Grace and peace be multiplied unto you Here the writer falls into the phraseology of the First Epistle (see note on 1 Peter 1:2), but adds to the simple benediction the words "through (better in) the knowledge of God and Jesus our Lord." The word for "knowledge" (epignosis) hovers between the meaning of "complete knowledge" and the recognition which implies love. It does not occur in the First Epistle. In St Paul's Epistles it meets us first in Romans 1:28; Romans 3:20, and occurs more or less frequently in most of the subsequent Epistles. In 1 Corinthians 13:8; 1 Corinthians 13:12 the verb from which it is formed is contrasted with the less perfect knowledge expressed by gnosis.
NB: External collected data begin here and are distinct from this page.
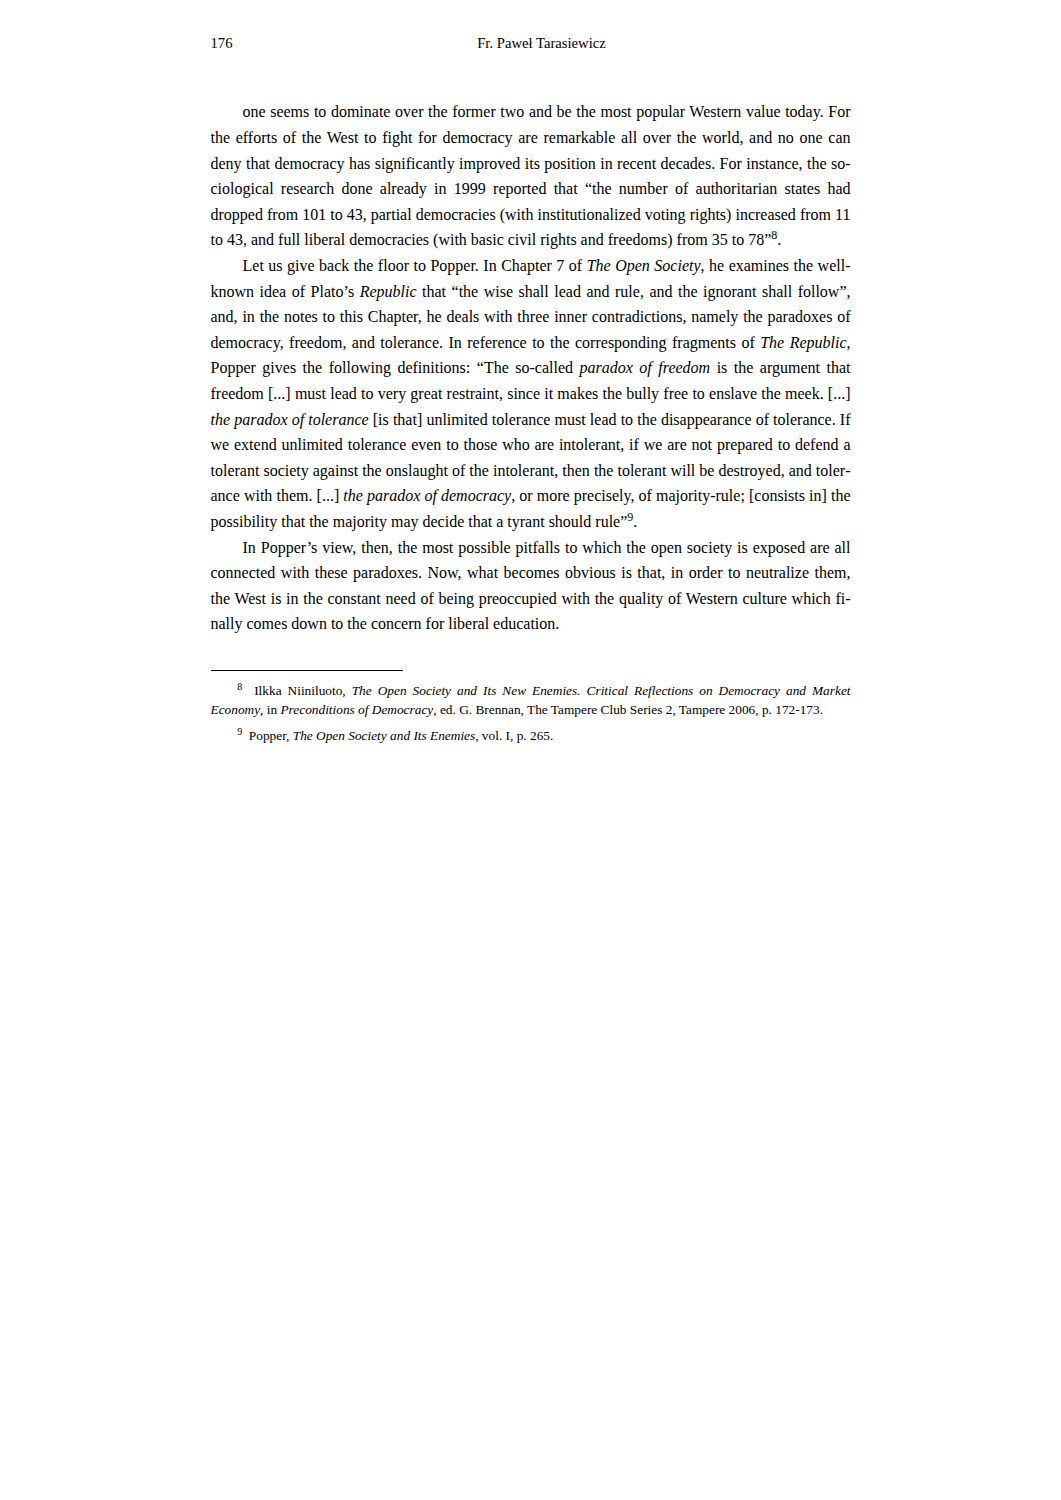176 Fr. Paweł Tarasiewicz
one seems to dominate over the former two and be the most popular Western value today. For the efforts of the West to fight for democracy are remarkable all over the world, and no one can deny that democracy has significantly improved its position in recent decades. For instance, the sociological research done already in 1999 reported that “the number of authoritarian states had dropped from 101 to 43, partial democracies (with institutionalized voting rights) increased from 11 to 43, and full liberal democracies (with basic civil rights and freedoms) from 35 to 78”8.
Let us give back the floor to Popper. In Chapter 7 of The Open Society, he examines the well-known idea of Plato’s Republic that “the wise shall lead and rule, and the ignorant shall follow”, and, in the notes to this Chapter, he deals with three inner contradictions, namely the paradoxes of democracy, freedom, and tolerance. In reference to the corresponding fragments of The Republic, Popper gives the following definitions: “The so-called paradox of freedom is the argument that freedom [...] must lead to very great restraint, since it makes the bully free to enslave the meek. [...] the paradox of tolerance [is that] unlimited tolerance must lead to the disappearance of tolerance. If we extend unlimited tolerance even to those who are intolerant, if we are not prepared to defend a tolerant society against the onslaught of the intolerant, then the tolerant will be destroyed, and tolerance with them. [...] the paradox of democracy, or more precisely, of majority-rule; [consists in] the possibility that the majority may decide that a tyrant should rule”9.
In Popper’s view, then, the most possible pitfalls to which the open society is exposed are all connected with these paradoxes. Now, what becomes obvious is that, in order to neutralize them, the West is in the constant need of being preoccupied with the quality of Western culture which finally comes down to the concern for liberal education.
8 Ilkka Niiniluoto, The Open Society and Its New Enemies. Critical Reflections on Democracy and Market Economy, in Preconditions of Democracy, ed. G. Brennan, The Tampere Club Series 2, Tampere 2006, p. 172-173.
9 Popper, The Open Society and Its Enemies, vol. I, p. 265.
Looking to the history of the words, it would seem probable that in proportion as rash and self-asserting teaching boasted of the higher gnosis, the "science, falsely so called," of 1 Timothy 6:20, which afterwards developed into the heresies of the Gnosticsect, the true teachers set up the other word as expressing something nobler and more excellent. "Not gnosis," they seem to say, "but epignosis, not an abstract speculative knowledge, but that which implies a fulness of contemplation, loving as well as knowing." St Peter's use of the word in this Epistle, obviously written after closer contact with false teachers of this kind than is traceable in the First, admits, probably, of this explanation.

Jesus our Lord The peculiar construction, as distinct from "Christ Jesus" and "the Lord Jesus," occurs elsewhere only in Romans 4:24.